Agent Evaluation
Measuring whether an agent actually works — much harder than evaluating a model, and the reason agent demos and agent products are different things.
When not to use it
- (The question is which evaluation to distrust.)*
- Single-run demos. Agents are stochastic. One success is not a measurement.
- Per-step accuracy as end-to-end. It's the number that looks fine and doesn't mean anything.
- Simulation results as production evidence. The sandbox is not the world, and it flatters.
- LLM-judge scores on reasoning quality. Known biases, and a model grading a model is circular.
Reach for something else instead
- Your own thirty tasks — real, from your use case, with checkable outcomes. Worth more than every leaderboard.
- Executable success criteria — tests that pass. If you can arrange it, arrange it.
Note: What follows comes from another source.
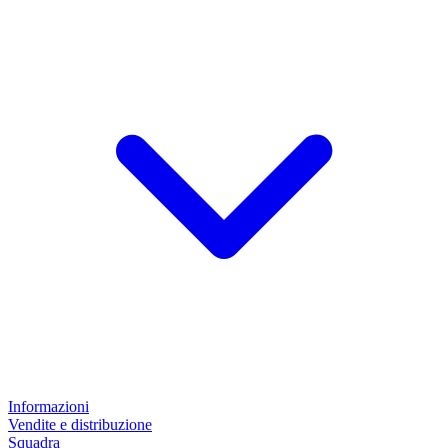
Informazioni
Vendite e distribuzione
Squadra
- Human review of trajectories — expensive, and the only honest way to judge process.
- Shadow deployment — run alongside a human, compare. Slow, and it's the real answer.
Sources & further reading
- Jimenez et al. (2023), SWE-bench: Can Language Models Resolve Real-World GitHub Issues? — executable success on real repositories; the honest benchmark.
- Liu et al. (2023), AgentBench: Evaluating LLMs as Agents — the multi-environment attempt, and its measurement difficulties.
- Zheng et al. (2023), Judging LLM-as-a-Judge with MT-Bench and Chatbot Arena — the biases in using a model to grade a model.
Primary sources, listed so you can check the claims on this page rather than take them on trust.
Where people go wrong
- Not measuring variance. Ten runs of the same task tells you what one run cannot.
- Reporting outcome without cost or step count. An agent succeeding in forty steps is failing.
- Believing benchmark numbers on public benchmarks. They're in training data now.
- Using an LLM judge for trajectory quality without acknowledging the circularity.
- Treating a demo as evidence. It was chosen; your task wasn't.